**Task prompt**
Rewrite the text of all the records below with "CC BY 4.0" changed to "CC BY-SA 4.0" and everything else unchanged. Leave the pictures out of your answer.

[Opening Provided data section]

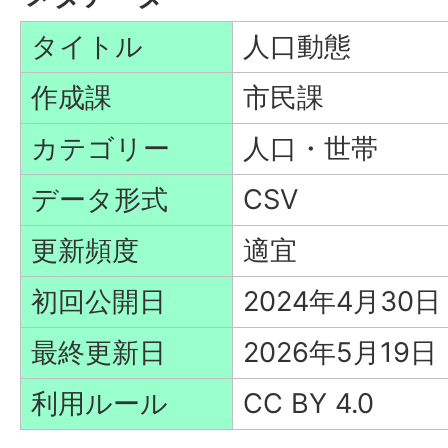
タイトル
人口動態
作成課
市民課
カテゴリー
人口・世帯
データ形式
CSV
更新頻度
適宜
初回公開日
2024年4月30日
最終更新日
2026年5月19日
利用ルール
CC BY 4.0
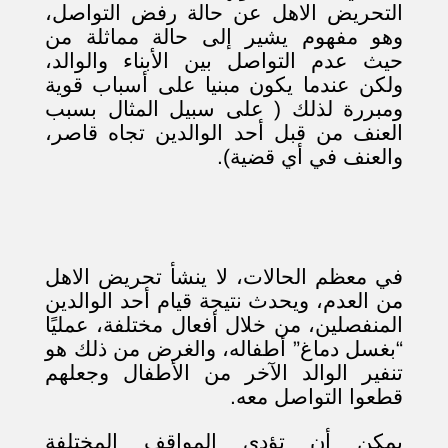
التحريض الاهل عن حالة رفض التواصل،
وهو مفهوم يشير إلى حالة مماثلة من
حيث عدم التواصل بين الأبناء والوالد،
ولكن عندما يكون مبنيا على أسباب قوية
ومبررة لذلك ( على سبيل المثال بسبب
العنف من قبل أحد الوالدين تجاه قاصر،
والعنف في أي قضية).
في معظم الحالات، لا ينشأ تحريض الاهل
من العدم، ويحدث نتيجة قيام أحد الوالدين
المنفصلين، من خلال أفعال مختلفة، عمليًا
“بغسل دماغ” أطفاله، والغرض من ذلك هو
تنفير الوالد الآخر من الأطفال وجعلهم
قطعوا التواصل معه.
يمكن أن تؤدي المواقف المختلفة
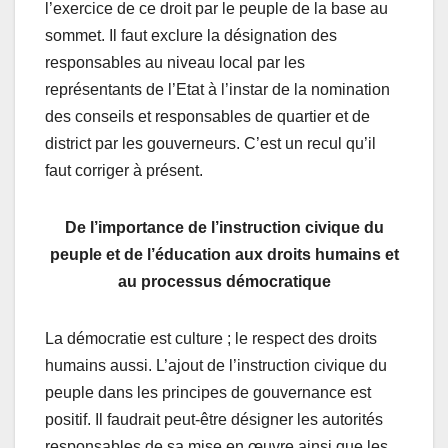
l’exercice de ce droit par le peuple de la base au
sommet. Il faut exclure la désignation des
responsables au niveau local par les
représentants de l’Etat à l’instar de la nomination
des conseils et responsables de quartier et de
district par les gouverneurs. C’est un recul qu’il
faut corriger à présent.
De l’importance de l’instruction civique du
peuple et de l’éducation aux droits humains et
au processus démocratique
La démocratie est culture ; le respect des droits
humains aussi. L’ajout de l’instruction civique du
peuple dans les principes de gouvernance est
positif. Il faudrait peut-être désigner les autorités
responsables de sa mise en œuvre ainsi que les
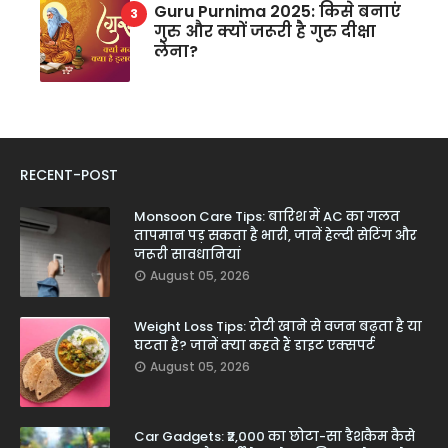
Guru Purnima 2025: किसे बनाएं
गुरु और क्यों जरूरी है गुरु दीक्षा
लेना?
RECENT-POST
Monsoon Care Tips: बारिश में AC का गलत
तापमान पड़ सकता है भारी, जानें हेल्दी सेटिंग और
जरूरी सावधानियां
August 05, 2026
Weight Loss Tips: रोटी खाने से वजन बढ़ता है या
घटता है? जानें क्या कहते हैं डाइट एक्सपर्ट
August 05, 2026
Car Gadgets: ₹2,000 का छोटा-सा डैशकैम कैसे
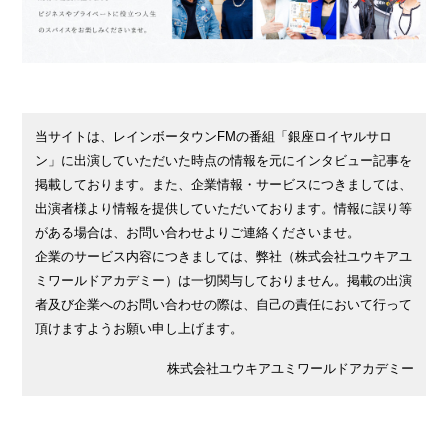
当サイトは、レインボータウンFMの番組「銀座ロイヤルサロ
ン」に出演していただいた時点の情報を元にインタビュー記事を
掲載しております。また、企業情報・サービスにつきましては、
出演者様より情報を提供していただいております。情報に誤り等
がある場合は、お問い合わせよりご連絡くださいませ。
企業のサービス内容につきましては、弊社（株式会社ユウキアユ
ミワールドアカデミー）は一切関与しておりません。掲載の出演
者及び企業へのお問い合わせの際は、自己の責任において行って
頂けますようお願い申し上げます。
株式会社ユウキアユミワールドアカデミー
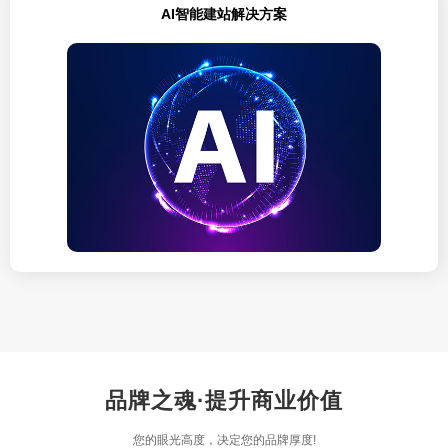
AI智能建站解决方案
品牌之魂·提升商业价值
您的眼光高度，决定您的品牌厚度!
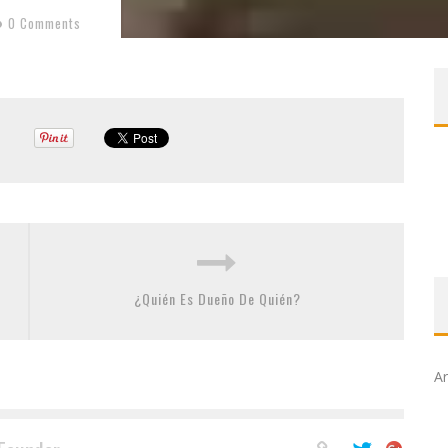
0 Comments
¿Quién Es Dueño De Quién?
Ar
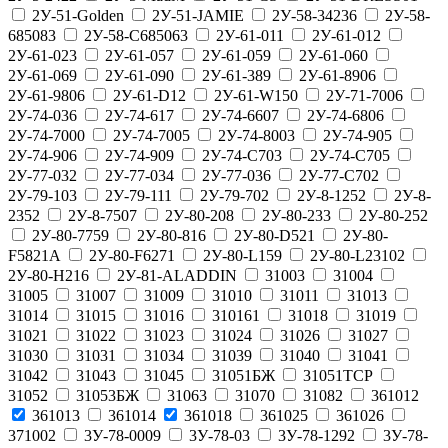
2У-51-Golden
2У-51-JAMIE
2У-58-34236
2У-58-
685083
2У-58-С685063
2У-61-011
2У-61-012
2У-61-023
2У-61-057
2У-61-059
2У-61-060
2У-61-069
2У-61-090
2У-61-389
2У-61-8906
2У-61-9806
2У-61-D12
2У-61-W150
2У-71-7006
2У-74-036
2У-74-617
2У-74-6607
2У-74-6806
2У-74-7000
2У-74-7005
2У-74-8003
2У-74-905
2У-74-906
2У-74-909
2У-74-С703
2У-74-С705
2У-77-032
2У-77-034
2У-77-036
2У-77-С702
2У-79-103
2У-79-111
2У-79-702
2У-8-1252
2У-8-
2352
2У-8-7507
2У-80-208
2У-80-233
2У-80-252
2У-80-7759
2У-80-816
2У-80-D521
2У-80-
F5821А
2У-80-F6271
2У-80-L159
2У-80-L23102
2У-80-Н216
2У-81-ALADDIN
31003
31004
31005
31007
31009
31010
31011
31013
31014
31015
31016
310161
31018
31019
31021
31022
31023
31024
31026
31027
31030
31031
31034
31039
31040
31041
31042
31043
31045
31051БЖ
31051ТСР
31052
31053БЖ
31063
31070
31082
361012
361013
361014
361018
361025
361026
371002
3У-78-0009
3У-78-03
3У-78-1292
3У-78-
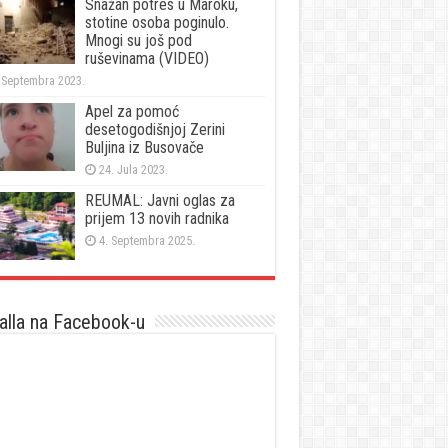
Snažan potres u Maroku,
stotine osoba poginulo.
Mnogi su još pod
ruševinama (VIDEO)
 Septembra 2023.
Apel za pomoć
desetogodišnjoj Zerini
Buljina iz Busovače
24. Jula 2023.
REUMAL: Javni oglas za
prijem 13 novih radnika
4. Septembra 2025.
lla na Facebook-u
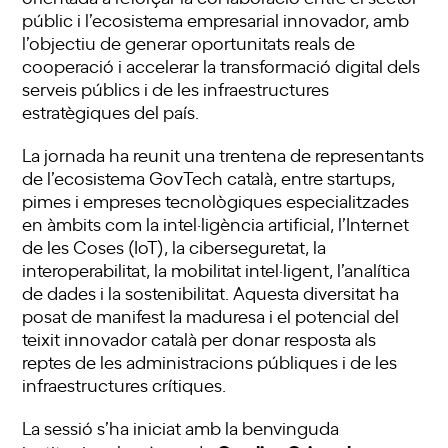
públic i l’ecosistema empresarial innovador, amb
l’objectiu de generar oportunitats reals de
cooperació i accelerar la transformació digital dels
serveis públics i de les infraestructures
estratègiques del país.
La jornada ha reunit una trentena de representants
de l’ecosistema GovTech català, entre startups,
pimes i empreses tecnològiques especialitzades
en àmbits com la intel·ligència artificial, l’Internet
de les Coses (IoT), la ciberseguretat, la
interoperabilitat, la mobilitat intel·ligent, l’analítica
de dades i la sostenibilitat. Aquesta diversitat ha
posat de manifest la maduresa i el potencial del
teixit innovador català per donar resposta als
reptes de les administracions públiques i de les
infraestructures crítiques.
La sessió s’ha iniciat amb la benvinguda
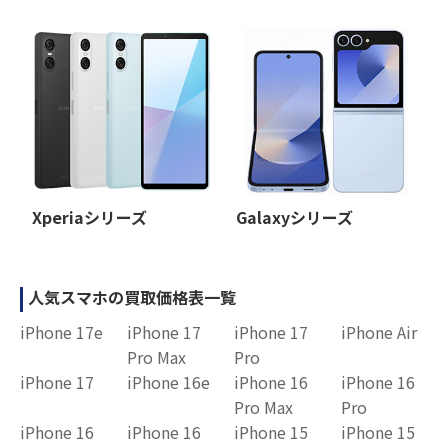
Xperiaシリーズ
Galaxyシリーズ
人気スマホの買取価格表一覧
iPhone 17e
iPhone 17
iPhone 17
iPhone Air
Pro Max
Pro
iPhone 17
iPhone 16e
iPhone 16
iPhone 16
Pro Max
Pro
iPhone 16
iPhone 16
iPhone 15
iPhone 15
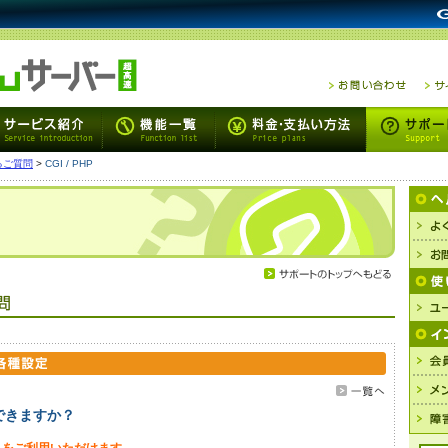
るご質問
>
CGI / PHP
用できますか？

[Closing Provided data section]

**Exercise output**
タイトル
人口動態
作成課
市民課
カテゴリー
人口・世帯
データ形式
CSV
更新頻度
適宜
初回公開日
2024年4月30日
最終更新日
2026年5月19日
利用ルール
CC BY-SA 4.0
التحريض الاهل عن حالة رفض التواصل،
وهو مفهوم يشير إلى حالة مماثلة من
حيث عدم التواصل بين الأبناء والوالد،
ولكن عندما يكون مبنيا على أسباب قوية
ومبررة لذلك ( على سبيل المثال بسبب
العنف من قبل أحد الوالدين تجاه قاصر،
والعنف في أي قضية).
في معظم الحالات، لا ينشأ تحريض الاهل
من العدم، ويحدث نتيجة قيام أحد الوالدين
المنفصلين، من خلال أفعال مختلفة، عمليًا
“بغسل دماغ” أطفاله، والغرض من ذلك هو
تنفير الوالد الآخر من الأطفال وجعلهم
قطعوا التواصل معه.
يمكن أن تؤدي المواقف المختلفة
l’exercice de ce droit par le peuple de la base au
sommet. Il faut exclure la désignation des
responsables au niveau local par les
représentants de l’Etat à l’instar de la nomination
des conseils et responsables de quartier et de
district par les gouverneurs. C’est un recul qu’il
faut corriger à présent.
De l’importance de l’instruction civique du
peuple et de l’éducation aux droits humains et
au processus démocratique
La démocratie est culture ; le respect des droits
humains aussi. L’ajout de l’instruction civique du
peuple dans les principes de gouvernance est
positif. Il faudrait peut-être désigner les autorités
responsables de sa mise en œuvre ainsi que les
Guru Purnima 2025: किसे बनाएं
गुरु और क्यों जरूरी है गुरु दीक्षा
लेना?
RECENT-POST
Monsoon Care Tips: बारिश में AC का गलत
तापमान पड़ सकता है भारी, जानें हेल्दी सेटिंग और
जरूरी सावधानियां
August 05, 2026
Weight Loss Tips: रोटी खाने से वजन बढ़ता है या
घटता है? जानें क्या कहते हैं डाइट एक्सपर्ट
August 05, 2026
Car Gadgets: ₹2,000 का छोटा-सा डैशकैम कैसे
当サイトは、レインボータウンFMの番組「銀座ロイヤルサロ
ン」に出演していただいた時点の情報を元にインタビュー記事を
掲載しております。また、企業情報・サービスにつきましては、
出演者様より情報を提供していただいております。情報に誤り等
がある場合は、お問い合わせよりご連絡くださいませ。
企業のサービス内容につきましては、弊社（株式会社ユウキアユ
ミワールドアカデミー）は一切関与しておりません。掲載の出演
者及び企業へのお問い合わせの際は、自己の責任において行って
頂けますようお願い申し上げます。
株式会社ユウキアユミワールドアカデミー
AI智能建站解决方案
品牌之魂·提升商业价值
您的眼光高度，决定您的品牌厚度!
0 Comments
¿Quién Es Dueño De Quién?
Ar
2У-51-Golden
2У-51-JAMIE
2У-58-34236
2У-58-
685083
2У-58-С685063
2У-61-011
2У-61-012
2У-61-023
2У-61-057
2У-61-059
2У-61-060
2У-61-069
2У-61-090
2У-61-389
2У-61-8906
2У-61-9806
2У-61-D12
2У-61-W150
2У-71-7006
2У-74-036
2У-74-617
2У-74-6607
2У-74-6806
2У-74-7000
2У-74-7005
2У-74-8003
2У-74-905
2У-74-906
2У-74-909
2У-74-С703
2У-74-С705
2У-77-032
2У-77-034
2У-77-036
2У-77-С702
2У-79-103
2У-79-111
2У-79-702
2У-8-1252
2У-8-
2352
2У-8-7507
2У-80-208
2У-80-233
2У-80-252
2У-80-7759
2У-80-816
2У-80-D521
2У-80-
F5821А
2У-80-F6271
2У-80-L159
2У-80-L23102
2У-80-Н216
2У-81-ALADDIN
31003
31004
31005
31007
31009
31010
31011
31013
31014
31015
31016
310161
31018
31019
31021
31022
31023
31024
31026
31027
31030
31031
31034
31039
31040
31041
31042
31043
31045
31051БЖ
31051ТСР
31052
31053БЖ
31063
31070
31082
361012
361013
361014
361018
361025
361026
371002
3У-78-0009
3У-78-03
3У-78-1292
3У-78-
Snažan potres u Maroku,
stotine osoba poginulo.
Mnogi su još pod
ruševinama (VIDEO)
 Septembra 2023.
Apel za pomoć
desetogodišnjoj Zerini
Buljina iz Busovače
24. Jula 2023.
REUMAL: Javni oglas za
prijem 13 novih radnika
4. Septembra 2025.
lla na Facebook-u
públic i l’ecosistema empresarial innovador, amb
l’objectiu de generar oportunitats reals de
cooperació i accelerar la transformació digital dels
serveis públics i de les infraestructures
estratègiques del país.
La jornada ha reunit una trentena de representants
de l’ecosistema GovTech català, entre startups,
pimes i empreses tecnològiques especialitzades
en àmbits com la intel·ligència artificial, l’Internet
de les Coses (IoT), la ciberseguretat, la
interoperabilitat, la mobilitat intel·ligent, l’analítica
de dades i la sostenibilitat. Aquesta diversitat ha
posat de manifest la maduresa i el potencial del
teixit innovador català per donar resposta als
reptes de les administracions públiques i de les
infraestructures crítiques.
La sessió s’ha iniciat amb la benvinguda
Xperiaシリーズ
Galaxyシリーズ
人気スマホの買取価格表一覧
iPhone 17e
iPhone 17
iPhone 17
iPhone Air
Pro Max
Pro
iPhone 17
iPhone 16e
iPhone 16
iPhone 16
Pro Max
Pro
iPhone 16
iPhone 16
iPhone 15
iPhone 15
るご質問
>
CGI / PHP
用できますか？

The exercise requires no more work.